Татка, теряя шлепанцы, бежала в ванную. На ходу, не заглядывая на кухню, пискнула: «Привет».
Маша влезла на табуретку. Задняя, невыкрашенная стенка темнела нетронутой древесиной. Она примерилась и царапнула: лезвие оставило глубокий след. Отложив нож, Маша провела рукой, ощупывая зарубку.
Так делали военные летчики: сбив вражеский самолет, рисовали звезду на крыле.
Вечером Панька явилась в родительскую комнату: обсуждали детали похорон. Сидя на краешке стула, Панька кивала на каждое слово. Отец обо всем договорился. Институт выделил автобус – везти гроб. В церковь Панька опасалась. Услышав краем уха, Маша усмехнулась про себя.
Похоронная контора предложила выбор: Южное или крематорий. Еще вариант – на Красненьком, вроде бы там был похоронен кто-то из Панькиных дальних родственников, но требовались документы на могилу. Документов у Паньки не было. «Когда-то ездили, обихаживали, двоюродный племянник…» – она оправдывалась, всхлипывая.
Маша ушла к себе и прикрыла дверь.
– Может, все-таки крематорий, – мама заговорила робко, и отец поддержал:
– Подумайте, Прасковья Матвеевна… На Южное ездить тяжело. Все мы, как говорится, не молодеем.
– В крематории выдают урну. Куда захотите, туда и подхороните, хоть куда, хоть на Красненькое, – мама убеждала настойчиво.
В прихожей раздался звонок.
Иосиф вошел и осведомился деловито:
– Ну как?
Маша пожала плечами:
– Решают, куда везти: на кладбище или в крематорий… Ты бы что выбрал?
– Я бы, – брат ответил мрачно, – пожалуй, повременил.
Панька не решалась. То поминая Страшный Суд, на который до€лжно являться в теле, то жалуясь на больное сердце, она заглядывала в глаза. Родители медлили.
– Вы, Прасковья Матвеевна, недооцениваете наш советский крематорий, – не выдержав, Иосиф вмешался в разговор. – А между тем именно крематорий дает родственникам неоспоримое преимущество. С дорогим усопшим они могут поступить так, как захотят.
– Как это? – Панька испуганно встрепенулась.
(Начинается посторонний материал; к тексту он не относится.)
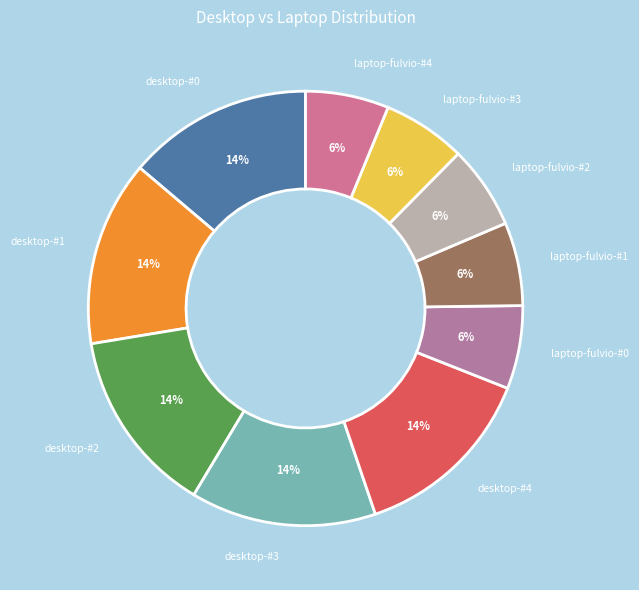

To the nearest percent, what is the average slice percentage?

10%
– Да так. Урна – ваша собственность. Ее вообще можно не подхоранивать. Хранить хоть у себя, на буфете.
– Как это – хранить? А если проверят? – Панька поджала губы.
– А вы ответите, что отвезли прах на историческую родину, – он усмехнулся, – там и зарыли с миром. Мол, будет лежать до самого Воскресения. Вы ведь, я понимаю, не местные?
– Чего это? – Панька скосилась подозрительно.
– Родились-то не в Ленинграде?
– Волховские мы, в Ленинград на работу приехали, до войны еще, – она ответила с торопливой готовностью.
– Ну вот, все и сходится, – Иосиф улыбнулся, и Панька наконец решилась:
– Ладно, вы умные – вам виднее. Пусть уж крематорий, раз выдают.
– С ума сошел, не хватало еще праха! – Они сидели в Машиной комнате.
Брат поморщился:
– Ну ты-то хоть не глупи. Старуха. Еле живая. Ну хочется ей на Красненькое. Получим урну – съездим и подхороним.